Data structures (DS) are important because they are used to perform operations on data which basically implies: take some input, process it, and give back the output.

Some data structures are more useful than others in some particular cases. Therefore, it is quite unfair to ask which (DS) is more efficient/speedy. It is like asking which tool is more efficient between a knife and fork. I mean all depends on the situation.

Lists

A list is mutable sequence, typically used to store collections of homogeneous items.

Sets

A set object is an unordered collection of distinct hashable objects. It is commonly used to test membership, remove duplicates from a sequence, and compute mathematical operations such as intersection, union, difference, and symmetric difference.

Usage

From some of the answers, it is clear that a list is quite faster than a set when iterating over the values. On the other hand, a set is faster than a list when checking if an item is contained within it. Therefore, the only thing you can say is that a list is better than a set for some particular operations and vice-versa.

7

I was interested in the results when checking, with CPython, if a value is one of a small number of literals. set wins in Python 3 vs tuple, list and or:

from timeit import timeit

def in_test1():
  for i in range(1000):
    if i in (314, 628):
      pass

def in_test2():
  for i in range(1000):
    if i in [314, 628]:
      pass

def in_test3():
  for i in range(1000):
    if i in {314, 628}:
      pass

def in_test4():
  for i in range(1000):
    if i == 314 or i == 628:
      pass

print("tuple")
print(timeit("in_test1()", setup="from __main__ import in_test1", number=100000))
print("list")
print(timeit("in_test2()", setup="from __main__ import in_test2", number=100000))
print("set")
print(timeit("in_test3()", setup="from __main__ import in_test3", number=100000))

# Recorded data:
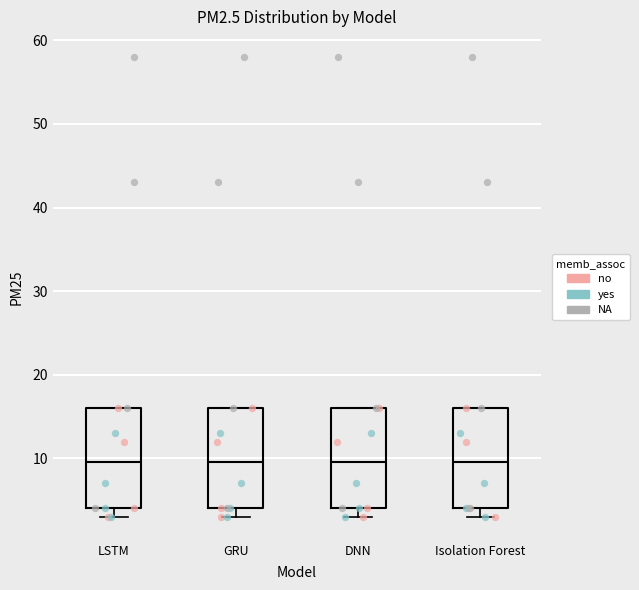

Where does the median line of the box for Isolation Forest sit on the y-axis? The values are not printed on the chart, so give them approximately, as read against the axis.

10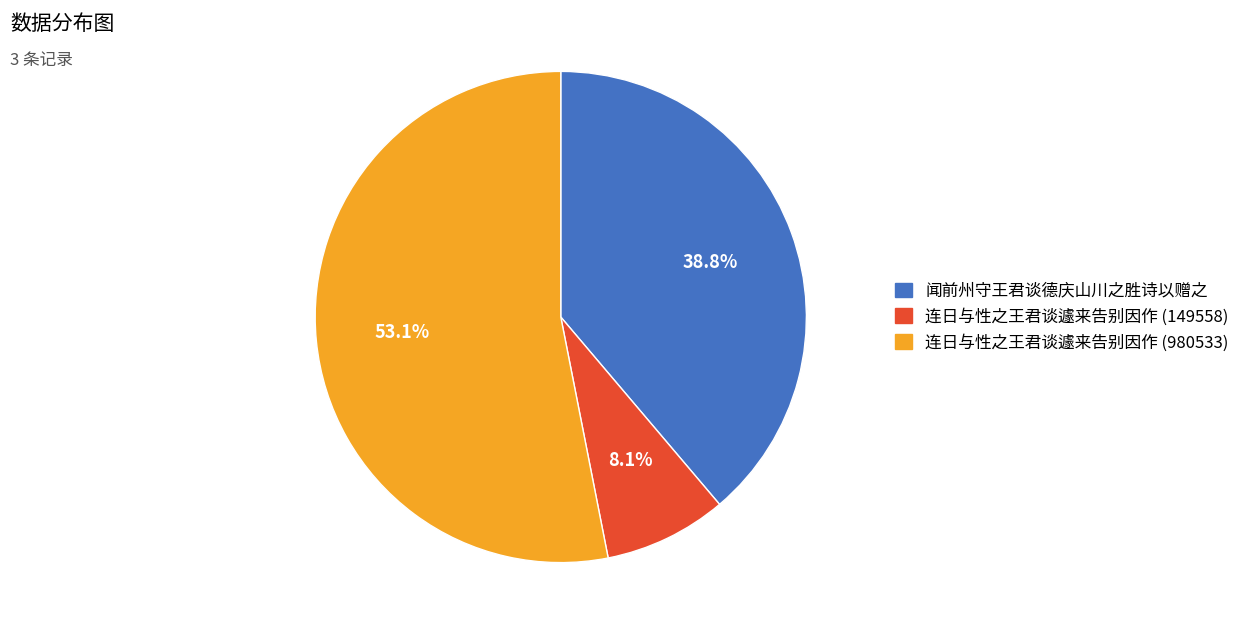

How many slices are in this pie chart?

3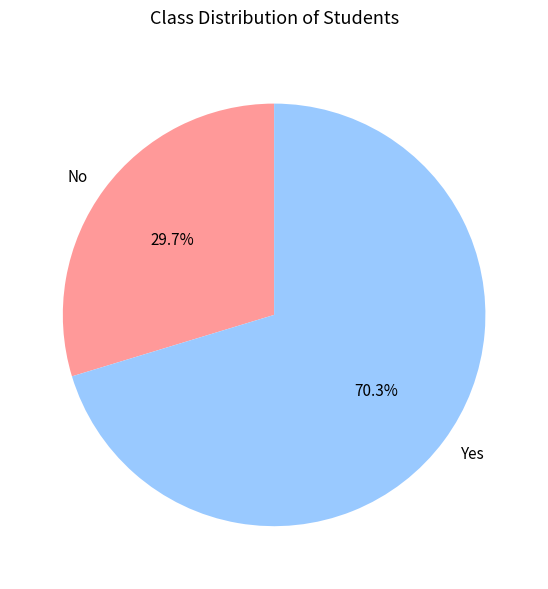

Between No and Yes, which is larger?

Yes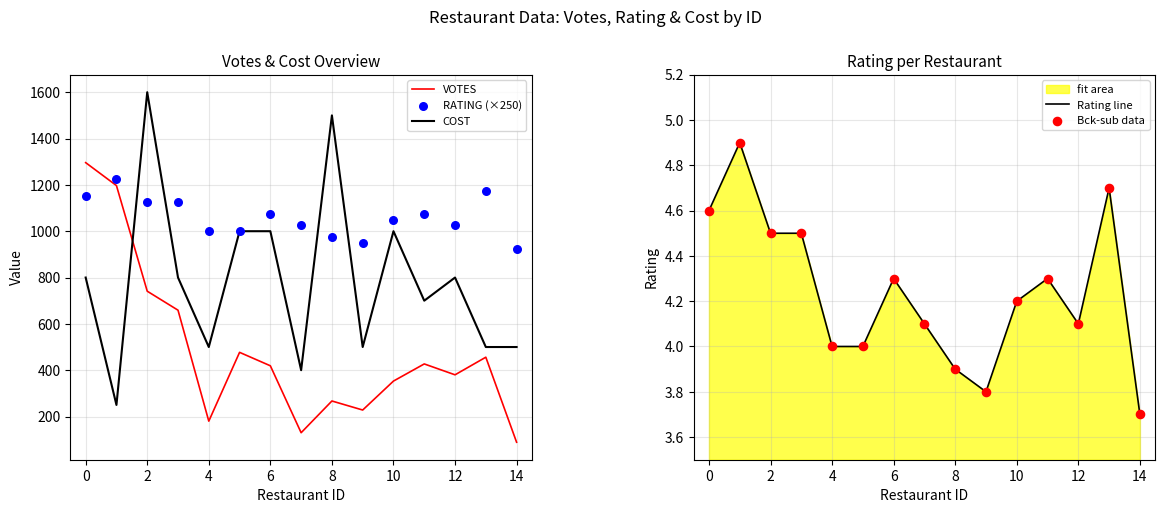

Which series contains the lowest Y value?

Rating line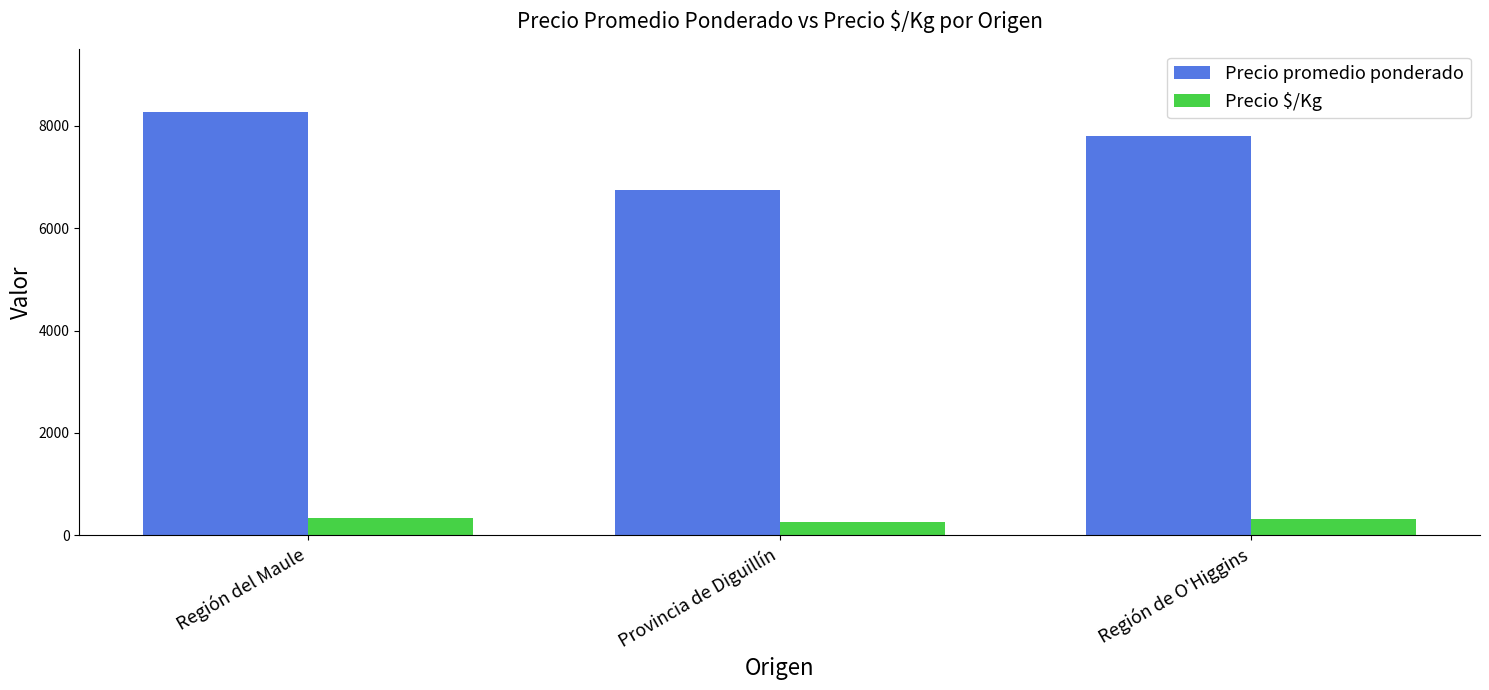

List the series in order of their overall mean, lowest first.

Precio $/Kg, Precio promedio ponderado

# Activity list:
(A) Translate this sentence from the thread on Python lists and sets into Spanish: "On the other hand, a set is faster than a list when checking if an item is contained within it."
(B) In the thread on Python lists and sets, which of the two is faster when iterating over the values?
(C) Carry on the thread about Python lists and sets from the point where it stops.

# Responses to the exercise:
(A) Por otro lado, un conjunto es más rápido que una lista cuando se comprueba si un elemento está contenido en él.

(B) A list is faster than a set when iterating over the values.

(C)
print("or")
print(timeit("in_test4()", setup="from __main__ import in_test4", number=100000))

Output:

tuple
4.735646052286029
list
4.7308746771886945
set
3.5755991376936436
or
4.687681658193469

For 3 to 5 literals, set still wins by a wide margin, and or becomes the slowest.

In Python 2, set is always the slowest. or is the fastest for 2 to 3 literals, and tuple and list are faster with 4 or more literals. I couldn't distinguish the speed of tuple vs list.

When the values to test were cached in a global variable out of the function, rather than creating the literal within the loop, set won every time, even in Python 2.

These results apply to 64-bit CPython on a Core i7.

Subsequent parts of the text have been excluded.